If you see a dog in a car on a warm day check yourself:

  • It is not illegal to leave a dog in a car. It IS illegal to endanger a dog by leaving him in a car that is LEGALLY different.
  • It is illegal to break into a car that you don't own. Sure, you can tell the judge you had to so save a dog. If you have a receipt from the vet who treated the overheated dog, you may get reduced jail time because while it's still a crime, you had a good reason to be a criminal.
  • If the dog is in distress-- Clawing frantically at the slightest opening or worse, listless and semi conscious you'll need to take action quickly. If she's just barking at you, back off. You are making her exercise which generates heat, fear, and stress--all things you would not want a dog in a car to experience.
  • CALL the police. Note the time, the license plate of the car, make and model. Go in shops nearby and ask if owner of said car can be paged. The owner will get there faster than most officers can.
  • While you wait: find out where the nearest vet is. Call and ask if they can see a potential dog from a hot car. Tell an officer who arrives that you have that information if he needs it.

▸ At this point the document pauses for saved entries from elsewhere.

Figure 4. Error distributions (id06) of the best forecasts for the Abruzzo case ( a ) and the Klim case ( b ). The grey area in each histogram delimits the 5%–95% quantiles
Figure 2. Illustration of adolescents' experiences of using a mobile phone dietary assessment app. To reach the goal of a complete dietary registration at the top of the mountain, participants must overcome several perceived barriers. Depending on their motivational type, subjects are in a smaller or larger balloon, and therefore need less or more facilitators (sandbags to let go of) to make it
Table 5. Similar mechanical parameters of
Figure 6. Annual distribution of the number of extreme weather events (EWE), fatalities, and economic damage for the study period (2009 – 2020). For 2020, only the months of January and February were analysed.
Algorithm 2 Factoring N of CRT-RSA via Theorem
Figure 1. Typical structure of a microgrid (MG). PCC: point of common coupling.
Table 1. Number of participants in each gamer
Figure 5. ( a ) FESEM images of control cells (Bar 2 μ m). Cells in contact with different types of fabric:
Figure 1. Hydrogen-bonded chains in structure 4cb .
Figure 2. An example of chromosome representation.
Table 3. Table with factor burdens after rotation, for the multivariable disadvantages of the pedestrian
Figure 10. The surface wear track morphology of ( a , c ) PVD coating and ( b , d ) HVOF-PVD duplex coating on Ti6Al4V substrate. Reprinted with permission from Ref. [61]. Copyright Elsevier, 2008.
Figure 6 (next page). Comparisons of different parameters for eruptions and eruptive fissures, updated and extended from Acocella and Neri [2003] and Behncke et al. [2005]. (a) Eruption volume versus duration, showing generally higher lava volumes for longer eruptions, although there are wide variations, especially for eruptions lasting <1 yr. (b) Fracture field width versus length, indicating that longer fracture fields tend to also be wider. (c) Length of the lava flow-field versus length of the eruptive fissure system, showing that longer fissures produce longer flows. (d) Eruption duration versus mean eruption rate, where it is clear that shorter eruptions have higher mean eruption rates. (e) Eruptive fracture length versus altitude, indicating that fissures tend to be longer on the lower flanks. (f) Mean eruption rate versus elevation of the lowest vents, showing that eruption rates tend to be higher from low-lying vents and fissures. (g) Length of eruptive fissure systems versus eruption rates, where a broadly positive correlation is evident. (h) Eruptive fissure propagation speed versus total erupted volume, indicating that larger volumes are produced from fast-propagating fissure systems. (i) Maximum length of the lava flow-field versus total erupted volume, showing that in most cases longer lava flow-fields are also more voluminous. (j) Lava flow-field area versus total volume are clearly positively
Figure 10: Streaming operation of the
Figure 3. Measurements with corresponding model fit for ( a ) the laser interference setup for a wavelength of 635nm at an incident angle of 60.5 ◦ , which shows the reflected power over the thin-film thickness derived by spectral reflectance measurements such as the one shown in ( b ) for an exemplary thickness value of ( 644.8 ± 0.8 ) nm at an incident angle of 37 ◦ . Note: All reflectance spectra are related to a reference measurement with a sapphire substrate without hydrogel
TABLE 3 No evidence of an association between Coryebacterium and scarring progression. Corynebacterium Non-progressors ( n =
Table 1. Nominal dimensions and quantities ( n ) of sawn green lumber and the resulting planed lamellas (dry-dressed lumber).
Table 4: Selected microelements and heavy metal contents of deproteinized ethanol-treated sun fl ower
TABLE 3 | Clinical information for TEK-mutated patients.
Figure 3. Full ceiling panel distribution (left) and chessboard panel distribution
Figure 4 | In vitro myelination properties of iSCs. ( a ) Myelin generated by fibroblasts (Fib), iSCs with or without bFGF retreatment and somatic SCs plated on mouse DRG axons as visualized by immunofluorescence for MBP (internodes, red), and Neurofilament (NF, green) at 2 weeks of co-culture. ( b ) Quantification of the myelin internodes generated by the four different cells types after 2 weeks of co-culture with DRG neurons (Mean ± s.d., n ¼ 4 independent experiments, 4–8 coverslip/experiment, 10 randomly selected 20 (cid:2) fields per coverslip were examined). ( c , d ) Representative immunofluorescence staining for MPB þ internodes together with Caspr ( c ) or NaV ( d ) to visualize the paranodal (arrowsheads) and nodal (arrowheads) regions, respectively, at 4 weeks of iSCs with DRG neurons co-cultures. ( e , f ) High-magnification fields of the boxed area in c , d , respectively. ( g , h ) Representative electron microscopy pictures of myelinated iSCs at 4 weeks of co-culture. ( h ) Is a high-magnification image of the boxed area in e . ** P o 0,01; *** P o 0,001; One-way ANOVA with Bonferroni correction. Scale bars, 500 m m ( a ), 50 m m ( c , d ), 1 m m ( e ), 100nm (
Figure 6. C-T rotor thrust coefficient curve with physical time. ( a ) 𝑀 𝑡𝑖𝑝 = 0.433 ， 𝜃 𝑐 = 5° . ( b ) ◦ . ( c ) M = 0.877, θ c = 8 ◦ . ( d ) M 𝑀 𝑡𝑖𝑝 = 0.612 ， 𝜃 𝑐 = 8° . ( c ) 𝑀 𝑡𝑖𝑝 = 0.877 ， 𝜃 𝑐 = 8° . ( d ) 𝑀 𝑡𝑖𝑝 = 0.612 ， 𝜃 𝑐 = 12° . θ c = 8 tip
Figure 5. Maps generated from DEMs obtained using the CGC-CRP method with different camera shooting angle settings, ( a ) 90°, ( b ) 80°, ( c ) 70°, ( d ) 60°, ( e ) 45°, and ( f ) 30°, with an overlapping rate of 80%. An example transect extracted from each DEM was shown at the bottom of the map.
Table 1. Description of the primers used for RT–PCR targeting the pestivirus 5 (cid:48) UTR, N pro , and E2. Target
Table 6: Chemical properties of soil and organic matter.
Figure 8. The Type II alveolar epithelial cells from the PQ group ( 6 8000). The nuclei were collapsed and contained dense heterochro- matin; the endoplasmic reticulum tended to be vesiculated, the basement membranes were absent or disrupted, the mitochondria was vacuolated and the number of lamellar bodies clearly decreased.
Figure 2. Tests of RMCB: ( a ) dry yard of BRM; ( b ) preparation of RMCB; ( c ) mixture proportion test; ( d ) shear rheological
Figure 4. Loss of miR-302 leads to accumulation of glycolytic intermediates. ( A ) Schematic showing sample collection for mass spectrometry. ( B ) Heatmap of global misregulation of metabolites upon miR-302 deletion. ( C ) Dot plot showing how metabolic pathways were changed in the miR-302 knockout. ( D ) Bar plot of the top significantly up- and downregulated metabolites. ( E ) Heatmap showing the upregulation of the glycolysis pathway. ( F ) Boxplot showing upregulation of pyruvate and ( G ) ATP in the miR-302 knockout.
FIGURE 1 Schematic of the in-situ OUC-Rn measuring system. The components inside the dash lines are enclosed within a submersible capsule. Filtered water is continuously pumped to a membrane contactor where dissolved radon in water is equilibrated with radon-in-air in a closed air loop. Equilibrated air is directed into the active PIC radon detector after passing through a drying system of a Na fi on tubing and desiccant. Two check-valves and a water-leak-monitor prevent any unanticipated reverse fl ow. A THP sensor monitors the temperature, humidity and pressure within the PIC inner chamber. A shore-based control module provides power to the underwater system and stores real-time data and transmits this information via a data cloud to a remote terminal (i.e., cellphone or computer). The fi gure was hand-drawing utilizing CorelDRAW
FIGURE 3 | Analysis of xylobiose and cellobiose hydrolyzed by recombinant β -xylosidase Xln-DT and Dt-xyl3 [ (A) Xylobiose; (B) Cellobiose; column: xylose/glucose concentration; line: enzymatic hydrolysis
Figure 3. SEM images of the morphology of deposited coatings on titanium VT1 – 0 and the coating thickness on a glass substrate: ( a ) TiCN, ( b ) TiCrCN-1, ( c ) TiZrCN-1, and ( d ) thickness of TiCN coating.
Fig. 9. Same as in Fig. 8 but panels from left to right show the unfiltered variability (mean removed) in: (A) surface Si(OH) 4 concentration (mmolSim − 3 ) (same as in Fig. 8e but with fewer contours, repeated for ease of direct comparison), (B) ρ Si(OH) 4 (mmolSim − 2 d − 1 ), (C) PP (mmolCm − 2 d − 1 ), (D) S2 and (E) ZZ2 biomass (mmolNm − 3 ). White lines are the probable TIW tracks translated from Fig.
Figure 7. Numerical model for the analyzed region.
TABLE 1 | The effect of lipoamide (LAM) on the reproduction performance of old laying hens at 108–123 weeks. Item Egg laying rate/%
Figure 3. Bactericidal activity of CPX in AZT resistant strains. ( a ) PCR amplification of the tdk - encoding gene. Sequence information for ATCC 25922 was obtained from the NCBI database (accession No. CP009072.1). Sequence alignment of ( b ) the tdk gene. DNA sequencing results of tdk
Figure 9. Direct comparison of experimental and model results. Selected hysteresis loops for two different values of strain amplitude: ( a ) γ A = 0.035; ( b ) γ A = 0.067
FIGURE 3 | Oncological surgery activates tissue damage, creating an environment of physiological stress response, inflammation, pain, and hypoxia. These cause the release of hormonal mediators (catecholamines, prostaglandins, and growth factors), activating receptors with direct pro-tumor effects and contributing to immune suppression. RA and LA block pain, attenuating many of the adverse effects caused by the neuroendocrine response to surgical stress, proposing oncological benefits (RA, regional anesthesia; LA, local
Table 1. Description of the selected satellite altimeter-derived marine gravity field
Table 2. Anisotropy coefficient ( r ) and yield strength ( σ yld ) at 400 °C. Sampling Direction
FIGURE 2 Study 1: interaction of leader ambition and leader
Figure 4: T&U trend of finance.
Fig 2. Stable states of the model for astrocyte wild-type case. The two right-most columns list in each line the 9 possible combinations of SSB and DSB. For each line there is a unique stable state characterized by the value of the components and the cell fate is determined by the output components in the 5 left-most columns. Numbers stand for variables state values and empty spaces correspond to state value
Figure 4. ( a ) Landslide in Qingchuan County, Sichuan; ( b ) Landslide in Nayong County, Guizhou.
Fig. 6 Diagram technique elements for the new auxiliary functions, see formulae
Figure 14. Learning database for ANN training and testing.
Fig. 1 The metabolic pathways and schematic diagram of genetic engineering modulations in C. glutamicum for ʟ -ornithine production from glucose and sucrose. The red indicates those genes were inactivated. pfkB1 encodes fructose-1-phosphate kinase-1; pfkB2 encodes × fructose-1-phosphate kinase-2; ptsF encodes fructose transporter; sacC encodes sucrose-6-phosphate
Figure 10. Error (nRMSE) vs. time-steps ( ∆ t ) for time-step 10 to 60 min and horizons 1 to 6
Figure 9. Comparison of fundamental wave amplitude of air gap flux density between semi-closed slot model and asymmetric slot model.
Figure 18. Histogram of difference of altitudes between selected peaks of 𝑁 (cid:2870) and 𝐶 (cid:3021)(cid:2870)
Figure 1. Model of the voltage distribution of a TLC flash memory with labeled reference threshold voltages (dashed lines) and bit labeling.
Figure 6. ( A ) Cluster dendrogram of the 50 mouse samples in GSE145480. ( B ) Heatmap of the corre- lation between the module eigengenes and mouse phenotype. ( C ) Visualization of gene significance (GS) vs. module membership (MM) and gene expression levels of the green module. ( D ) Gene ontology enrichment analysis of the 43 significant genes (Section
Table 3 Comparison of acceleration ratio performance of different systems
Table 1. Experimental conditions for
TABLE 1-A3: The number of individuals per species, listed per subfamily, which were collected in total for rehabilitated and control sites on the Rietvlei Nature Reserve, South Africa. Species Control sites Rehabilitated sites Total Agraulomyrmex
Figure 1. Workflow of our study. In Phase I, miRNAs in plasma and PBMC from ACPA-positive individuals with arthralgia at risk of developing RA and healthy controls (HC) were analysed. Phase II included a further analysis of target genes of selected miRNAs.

  • When owner or officer arrives, note the time again. Has the dog's condition changed? Give the owner the information about the available vet. Give the officer information about the times.
  • If the dog is not in distress, it is truly possible that the dog is used to traveling with an owner and the owner is diligent about watching the clock if the dog is ever alone in the car. The car may be a hybrid that can run AC while parked. It's possible the owner had a heart attack and was taken from the store by ambulance 20 minutes ago. It's possible the dog is stolen, or with a relative who knows nothing about dogs and stopped to get some kibble to pet sit for the weekend. It's possible the owner is a complete idiot who has no idea what she's doing. In every instance, it's a good thing you noticed the dog in the car.....Train yourself to think like a cruelty investigator. You don't know anything until you know.

There are police, therapy and search and rescue dogs that must travel by car in all kinds of weather just as their handlers do. They are accustomed to this and their owners have policies in place to ensure their trained partners' safety. There are farm dogs who work in weather extremes, just as their farmers do. There are emergencies. If you truly value dogs, you know they are capable of much more than people generally expect. So before you intervene, "ask" the dog if he or she needs your help. It's quite possible the answer is yes. And now you'll know what to do when that's the case.